Collected data:
^^^^^^^^

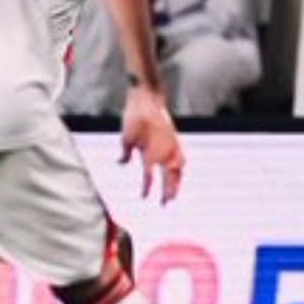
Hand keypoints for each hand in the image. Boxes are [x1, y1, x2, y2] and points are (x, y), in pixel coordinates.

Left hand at [119, 85, 183, 204]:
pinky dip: (181, 167)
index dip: (146, 189)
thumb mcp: (125, 137)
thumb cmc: (134, 118)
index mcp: (152, 154)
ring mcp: (173, 146)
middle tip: (166, 204)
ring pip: (179, 170)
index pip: (149, 178)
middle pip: (170, 178)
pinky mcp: (176, 139)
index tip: (145, 197)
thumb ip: (125, 154)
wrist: (148, 99)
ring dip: (177, 182)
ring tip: (175, 192)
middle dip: (168, 192)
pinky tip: (179, 170)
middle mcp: (165, 153)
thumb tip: (121, 163)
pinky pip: (182, 158)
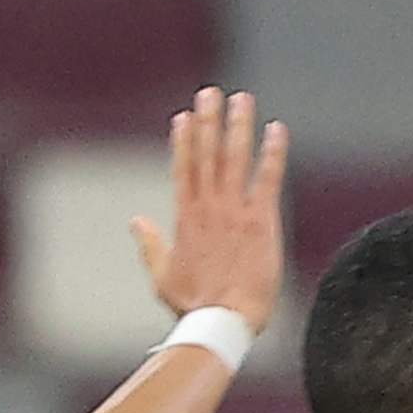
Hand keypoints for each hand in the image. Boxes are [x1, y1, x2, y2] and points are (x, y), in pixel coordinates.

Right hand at [135, 89, 286, 331]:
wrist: (223, 321)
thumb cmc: (193, 305)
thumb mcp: (161, 274)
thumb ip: (150, 244)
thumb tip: (136, 221)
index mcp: (184, 217)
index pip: (183, 168)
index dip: (184, 140)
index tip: (184, 116)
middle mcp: (208, 206)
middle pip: (206, 153)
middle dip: (208, 120)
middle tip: (210, 92)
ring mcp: (234, 211)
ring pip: (234, 157)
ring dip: (237, 125)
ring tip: (241, 99)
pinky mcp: (261, 221)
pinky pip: (267, 178)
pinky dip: (273, 152)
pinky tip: (277, 129)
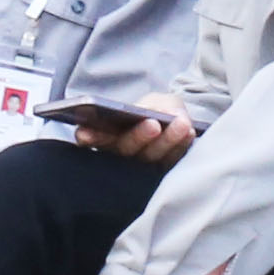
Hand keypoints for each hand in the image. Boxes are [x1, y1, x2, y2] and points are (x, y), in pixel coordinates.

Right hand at [79, 96, 196, 165]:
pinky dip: (181, 147)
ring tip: (182, 125)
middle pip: (125, 149)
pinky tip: (190, 132)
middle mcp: (121, 155)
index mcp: (109, 135)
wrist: (178, 123)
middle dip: (139, 135)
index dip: (88, 137)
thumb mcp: (156, 100)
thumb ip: (159, 104)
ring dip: (167, 140)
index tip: (84, 133)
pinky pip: (171, 163)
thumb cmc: (157, 110)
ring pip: (151, 158)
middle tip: (153, 124)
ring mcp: (142, 168)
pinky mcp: (163, 174)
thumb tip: (169, 116)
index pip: (93, 138)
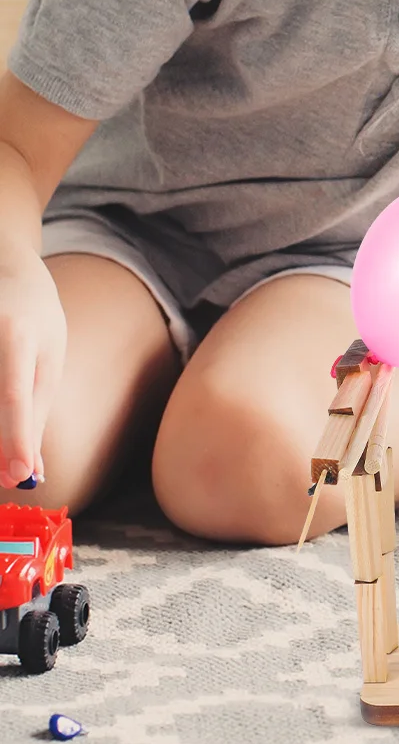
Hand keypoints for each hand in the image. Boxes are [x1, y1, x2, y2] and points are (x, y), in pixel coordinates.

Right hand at [0, 253, 64, 487]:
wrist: (3, 268)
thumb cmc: (35, 317)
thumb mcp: (49, 357)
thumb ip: (36, 412)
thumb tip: (31, 468)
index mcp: (16, 335)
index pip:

^^^^^^^^

What you are asked to do: Output the entries above exactly. Do not include the pictures.

Output of the exercise:
Hand keypoints for each hand in the image. Boxes are [x1, y1, x2, y2] and points are (x, y), in pixel coordinates.

Left hand at [119, 85, 183, 204]:
pinky dip: (181, 167)
index dip: (146, 189)
thumb mcp: (125, 137)
thumb cmc: (134, 118)
index mcp: (152, 154)
ring mcp: (173, 146)
middle tip: (166, 204)
ring pip: (179, 170)
index pip: (149, 178)
middle pip: (170, 178)
pinky mcp: (176, 139)
index tip: (145, 197)
thumb ip: (125, 154)
wrist: (148, 99)
ring dip: (177, 182)
ring tip: (175, 192)
middle dip: (168, 192)
pinky tip: (179, 170)
middle mcp: (165, 153)
thumb tip: (121, 163)
pinky pip: (182, 158)
Hand keypoints for each hand in the image. Boxes are [x1, y1, x2, y2] and points are (x, y), in pixel coordinates.

Right hand at [135, 89, 286, 331]:
wrist: (223, 321)
thumb cmc: (193, 305)
thumb mcp: (161, 274)
thumb ip: (150, 244)
thumb tip: (136, 221)
index mcp: (184, 217)
index pip: (183, 168)
index dip: (184, 140)
index tip: (184, 116)
middle mcp: (208, 206)
middle pip: (206, 153)
middle dip: (208, 120)
middle tip: (210, 92)
ring mcp: (234, 211)
ring pip: (234, 157)
ring dip: (237, 125)
ring tip: (241, 99)
pinky mcp: (261, 221)
pinky pip: (267, 178)
pinky dip: (273, 152)
pinky tip: (277, 129)
Hand keypoints for each hand in the image. Boxes are [x1, y1, x2, y2] and points are (x, y), in pixel coordinates.

Right hand at [79, 96, 196, 165]:
pinky dip: (181, 147)
ring tip: (182, 125)
middle pip: (125, 149)
pinky tip: (190, 132)
middle mcp: (121, 155)
index mcp: (109, 135)
wrist: (178, 123)
middle dip: (139, 135)
index dip: (88, 137)
thumb mcp: (156, 100)
thumb ip: (159, 104)
ring dip: (167, 140)
index tip: (84, 133)
pinky pip: (171, 163)
thumb cmc: (157, 110)
ring pip: (151, 158)
middle tip: (153, 124)
ring mcp: (142, 168)
pinky mcp: (163, 174)
thumb tip: (169, 116)
index pip: (93, 138)
Hand keypoints for each hand in the image. Boxes are [x1, y1, x2, y2] and points are (x, y), in pixel coordinates.

Right hand at [0, 253, 64, 487]:
wrist: (3, 268)
thumb cmc: (35, 317)
thumb mcp: (49, 357)
thumb ip: (36, 412)
thumb tip: (31, 468)
index mcp: (16, 335)
index pip:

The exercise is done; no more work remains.